→ **Activity**: Write out each non-blank line of the text in every item below as a JSON list of strings, one string per line.

→ **Information given**:

══════════

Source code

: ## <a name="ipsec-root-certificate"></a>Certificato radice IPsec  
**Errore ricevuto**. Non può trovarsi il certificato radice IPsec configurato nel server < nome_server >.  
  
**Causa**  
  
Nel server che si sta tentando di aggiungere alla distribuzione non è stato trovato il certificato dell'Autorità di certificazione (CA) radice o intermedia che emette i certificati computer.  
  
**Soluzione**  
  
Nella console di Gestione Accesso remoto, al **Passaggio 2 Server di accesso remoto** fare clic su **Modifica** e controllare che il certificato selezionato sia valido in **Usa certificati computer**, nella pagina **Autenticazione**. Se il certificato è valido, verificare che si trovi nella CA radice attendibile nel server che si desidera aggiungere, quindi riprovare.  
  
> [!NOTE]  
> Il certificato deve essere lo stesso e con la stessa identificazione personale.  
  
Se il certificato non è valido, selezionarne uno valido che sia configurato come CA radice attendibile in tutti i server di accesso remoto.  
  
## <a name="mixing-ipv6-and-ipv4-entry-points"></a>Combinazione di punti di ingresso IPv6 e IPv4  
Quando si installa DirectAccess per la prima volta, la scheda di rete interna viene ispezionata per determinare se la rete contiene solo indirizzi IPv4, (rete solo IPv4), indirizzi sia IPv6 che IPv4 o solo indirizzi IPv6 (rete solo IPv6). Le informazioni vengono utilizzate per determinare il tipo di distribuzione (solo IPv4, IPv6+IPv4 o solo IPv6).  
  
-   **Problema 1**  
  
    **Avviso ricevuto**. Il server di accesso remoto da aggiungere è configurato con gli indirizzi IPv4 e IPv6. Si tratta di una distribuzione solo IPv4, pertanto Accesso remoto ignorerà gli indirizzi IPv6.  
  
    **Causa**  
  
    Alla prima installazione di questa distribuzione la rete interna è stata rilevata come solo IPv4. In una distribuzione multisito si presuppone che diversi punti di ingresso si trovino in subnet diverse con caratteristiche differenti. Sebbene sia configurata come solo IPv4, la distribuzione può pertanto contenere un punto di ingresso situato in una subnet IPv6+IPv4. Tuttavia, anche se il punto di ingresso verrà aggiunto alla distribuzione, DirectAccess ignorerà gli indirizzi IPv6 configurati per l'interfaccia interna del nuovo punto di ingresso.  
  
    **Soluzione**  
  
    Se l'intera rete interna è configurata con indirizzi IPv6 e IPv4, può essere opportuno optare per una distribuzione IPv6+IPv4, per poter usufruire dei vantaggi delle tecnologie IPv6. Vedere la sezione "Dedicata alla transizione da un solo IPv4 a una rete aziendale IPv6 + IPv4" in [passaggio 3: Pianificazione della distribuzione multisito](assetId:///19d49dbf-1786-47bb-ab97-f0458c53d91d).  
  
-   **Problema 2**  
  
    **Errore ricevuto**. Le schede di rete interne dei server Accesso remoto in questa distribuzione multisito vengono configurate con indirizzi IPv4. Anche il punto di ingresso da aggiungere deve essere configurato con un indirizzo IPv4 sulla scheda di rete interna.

══════════

→ **Answer section**:
[
  "Source code",
  ": ## <a name=\"ipsec-root-certificate\"></a>Certificato radice IPsec  ",
  "**Errore ricevuto**. Non può trovarsi il certificato radice IPsec configurato nel server < nome_server >.  ",
  "**Causa**  ",
  "Nel server che si sta tentando di aggiungere alla distribuzione non è stato trovato il certificato dell'Autorità di certificazione (CA) radice o intermedia che emette i certificati computer.  ",
  "**Soluzione**  ",
  "Nella console di Gestione Accesso remoto, al **Passaggio 2 Server di accesso remoto** fare clic su **Modifica** e controllare che il certificato selezionato sia valido in **Usa certificati computer**, nella pagina **Autenticazione**. Se il certificato è valido, verificare che si trovi nella CA radice attendibile nel server che si desidera aggiungere, quindi riprovare.  ",
  "> [!NOTE]  ",
  "> Il certificato deve essere lo stesso e con la stessa identificazione personale.  ",
  "Se il certificato non è valido, selezionarne uno valido che sia configurato come CA radice attendibile in tutti i server di accesso remoto.  ",
  "## <a name=\"mixing-ipv6-and-ipv4-entry-points\"></a>Combinazione di punti di ingresso IPv6 e IPv4  ",
  "Quando si installa DirectAccess per la prima volta, la scheda di rete interna viene ispezionata per determinare se la rete contiene solo indirizzi IPv4, (rete solo IPv4), indirizzi sia IPv6 che IPv4 o solo indirizzi IPv6 (rete solo IPv6). Le informazioni vengono utilizzate per determinare il tipo di distribuzione (solo IPv4, IPv6+IPv4 o solo IPv6).  ",
  "-   **Problema 1**  ",
  "    **Avviso ricevuto**. Il server di accesso remoto da aggiungere è configurato con gli indirizzi IPv4 e IPv6. Si tratta di una distribuzione solo IPv4, pertanto Accesso remoto ignorerà gli indirizzi IPv6.  ",
  "    **Causa**  ",
  "    Alla prima installazione di questa distribuzione la rete interna è stata rilevata come solo IPv4. In una distribuzione multisito si presuppone che diversi punti di ingresso si trovino in subnet diverse con caratteristiche differenti. Sebbene sia configurata come solo IPv4, la distribuzione può pertanto contenere un punto di ingresso situato in una subnet IPv6+IPv4. Tuttavia, anche se il punto di ingresso verrà aggiunto alla distribuzione, DirectAccess ignorerà gli indirizzi IPv6 configurati per l'interfaccia interna del nuovo punto di ingresso.  ",
  "    **Soluzione**  ",
  "    Se l'intera rete interna è configurata con indirizzi IPv6 e IPv4, può essere opportuno optare per una distribuzione IPv6+IPv4, per poter usufruire dei vantaggi delle tecnologie IPv6. Vedere la sezione \"Dedicata alla transizione da un solo IPv4 a una rete aziendale IPv6 + IPv4\" in [passaggio 3: Pianificazione della distribuzione multisito](assetId:///19d49dbf-1786-47bb-ab97-f0458c53d91d).  ",
  "-   **Problema 2**  ",
  "    **Errore ricevuto**. Le schede di rete interne dei server Accesso remoto in questa distribuzione multisito vengono configurate con indirizzi IPv4. Anche il punto di ingresso da aggiungere deve essere configurato con un indirizzo IPv4 sulla scheda di rete interna."
]